I want to live a thousand childhoods. I want to know how cold the water gets in the backyard rivers of country houses. I want to feel the texture of marble on kitchen counter tops and eat everything the private chef prepares. I want to run in grass miles and miles long with my sisters. I want to know how young feels in every skin there is.
I thought I’d miss my pinky finger more dearly but I can’t seem to manage it. The way her eyes lit up as her teeth dug just beneath my knuckle, I’m tempted to let her eat something else.
—Diary of a Siren
The sailor girl slides down her boat’s rope the hour after sunset and awaits her black haired siren on the far end of the beach. She fusses with her hair. Tries to part it differently, and then differently again to no avail. She kneels on the shore to get a glimpse of herself under the budding moonlight on the still ocean water. A pair of eyes stays on her, gently raking over her battered, poorly patched clothes. She never was one for sewing. The sea called her. It always called her, to what she didn’t know. Suddenly, the pair of big black eyes in the water rose like fishing bobbins in her reflection, and startled her.

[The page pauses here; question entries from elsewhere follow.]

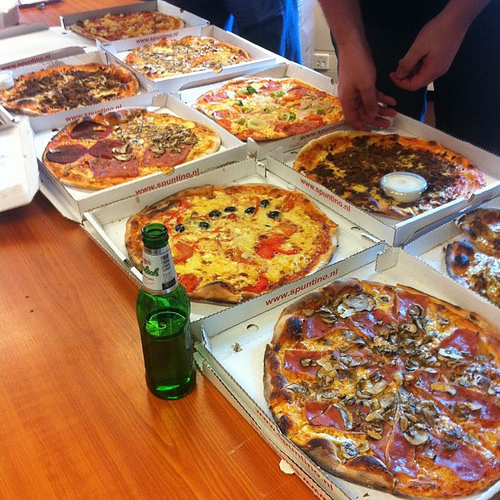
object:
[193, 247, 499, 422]
boxes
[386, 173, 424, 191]
blue cheese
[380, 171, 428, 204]
container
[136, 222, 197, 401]
beer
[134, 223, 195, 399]
bottle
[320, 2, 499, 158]
persons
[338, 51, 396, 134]
hand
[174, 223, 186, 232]
black olives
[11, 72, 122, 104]
sausage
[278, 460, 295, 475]
tap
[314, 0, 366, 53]
wall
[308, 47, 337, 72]
outlet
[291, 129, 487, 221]
pizza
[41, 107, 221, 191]
pizza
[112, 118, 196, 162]
mushrooms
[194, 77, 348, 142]
pizza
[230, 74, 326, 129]
bell pepper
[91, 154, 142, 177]
ham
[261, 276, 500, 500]
pizza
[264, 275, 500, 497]
burnt crust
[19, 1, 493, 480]
pizzas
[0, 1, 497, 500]
nine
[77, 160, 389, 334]
pizza box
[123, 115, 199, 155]
toppings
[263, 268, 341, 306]
address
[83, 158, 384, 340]
box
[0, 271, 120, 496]
table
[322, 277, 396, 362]
slice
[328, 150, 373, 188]
sauce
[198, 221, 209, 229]
black toppings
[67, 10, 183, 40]
pizza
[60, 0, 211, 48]
box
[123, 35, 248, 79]
pizza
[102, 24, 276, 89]
box\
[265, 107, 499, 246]
box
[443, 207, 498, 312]
pizza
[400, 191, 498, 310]
box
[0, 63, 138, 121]
pizza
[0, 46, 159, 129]
box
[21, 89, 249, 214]
box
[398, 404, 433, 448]
mushrooms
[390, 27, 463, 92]
hands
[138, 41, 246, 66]
cheese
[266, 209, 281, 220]
black olives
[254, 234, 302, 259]
pieces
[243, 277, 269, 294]
tomato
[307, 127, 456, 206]
sausage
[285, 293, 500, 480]
pepperoni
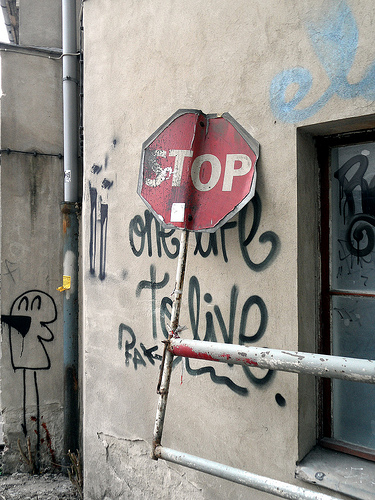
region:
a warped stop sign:
[140, 105, 262, 240]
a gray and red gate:
[132, 324, 374, 498]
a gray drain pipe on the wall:
[57, 35, 87, 482]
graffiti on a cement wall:
[86, 154, 293, 426]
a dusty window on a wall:
[294, 119, 372, 465]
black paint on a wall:
[4, 274, 63, 447]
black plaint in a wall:
[86, 161, 292, 416]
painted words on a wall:
[103, 195, 288, 408]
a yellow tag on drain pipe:
[54, 274, 76, 294]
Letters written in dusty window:
[333, 154, 374, 269]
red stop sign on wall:
[129, 113, 247, 233]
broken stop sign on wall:
[118, 103, 267, 233]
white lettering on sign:
[131, 141, 260, 203]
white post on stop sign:
[137, 231, 194, 456]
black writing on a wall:
[107, 210, 270, 375]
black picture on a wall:
[0, 286, 63, 372]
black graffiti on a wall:
[7, 274, 56, 374]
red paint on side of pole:
[176, 340, 230, 365]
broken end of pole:
[133, 316, 183, 425]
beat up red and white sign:
[160, 117, 262, 238]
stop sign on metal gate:
[148, 329, 229, 369]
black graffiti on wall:
[118, 325, 156, 382]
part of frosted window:
[291, 401, 374, 490]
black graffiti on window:
[329, 152, 371, 251]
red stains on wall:
[24, 433, 70, 472]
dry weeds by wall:
[62, 453, 81, 484]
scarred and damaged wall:
[99, 436, 148, 489]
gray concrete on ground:
[15, 477, 33, 488]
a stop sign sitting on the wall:
[135, 108, 261, 231]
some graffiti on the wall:
[6, 291, 62, 441]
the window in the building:
[321, 146, 374, 442]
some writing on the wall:
[117, 201, 282, 385]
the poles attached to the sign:
[145, 234, 373, 499]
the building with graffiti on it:
[80, 5, 371, 494]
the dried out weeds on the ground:
[18, 432, 86, 492]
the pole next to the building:
[54, 0, 88, 486]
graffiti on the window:
[328, 152, 369, 244]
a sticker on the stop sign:
[168, 203, 188, 226]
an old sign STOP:
[132, 103, 265, 241]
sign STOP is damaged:
[130, 100, 272, 239]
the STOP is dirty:
[131, 102, 263, 246]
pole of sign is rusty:
[151, 232, 186, 453]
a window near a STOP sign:
[137, 88, 373, 476]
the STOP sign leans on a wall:
[109, 85, 296, 278]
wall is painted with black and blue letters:
[75, 11, 369, 427]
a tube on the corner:
[49, 15, 98, 480]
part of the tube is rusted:
[49, 186, 89, 291]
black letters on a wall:
[90, 176, 301, 403]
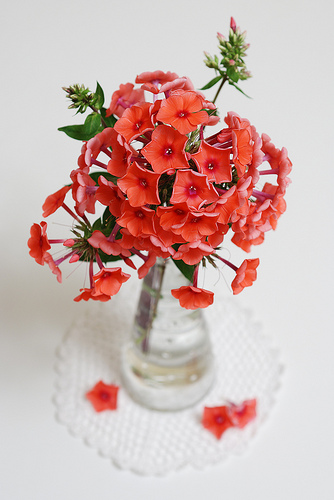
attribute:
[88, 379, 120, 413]
flower — in foreground, red, blurred, small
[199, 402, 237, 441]
flower — in foreground, red, blurred, small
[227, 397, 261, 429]
flower — in foreground, red, blurred, small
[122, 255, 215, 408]
flower vase — clear, glass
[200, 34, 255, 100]
flower — green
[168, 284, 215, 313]
flower — blooming, red, pink, orange, hanging down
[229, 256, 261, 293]
flower — blooming, small, pink, red, orange, hanging down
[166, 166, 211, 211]
flower — blooming, shaped like a star, pink, red, orange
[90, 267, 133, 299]
flower — blooming, pink, red, orange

“How long have you been there?” She asked.
The siren smiled coyly, and held a finger up, telling her to hold on a moment.
She disappeared under the water and bobbed back up with something in her hand.
“What’s that?”
The siren rubbed the sand off of it with her thumbs, and held it up. A small abalone hair brush.
It took three. The first killed her parents, in the home they used to share. The second took her legs, leaving only her arms to hold her. The third took her life. It took three bombs for Israel to murder a little girl. But it only takes the death of one child to devastate a world.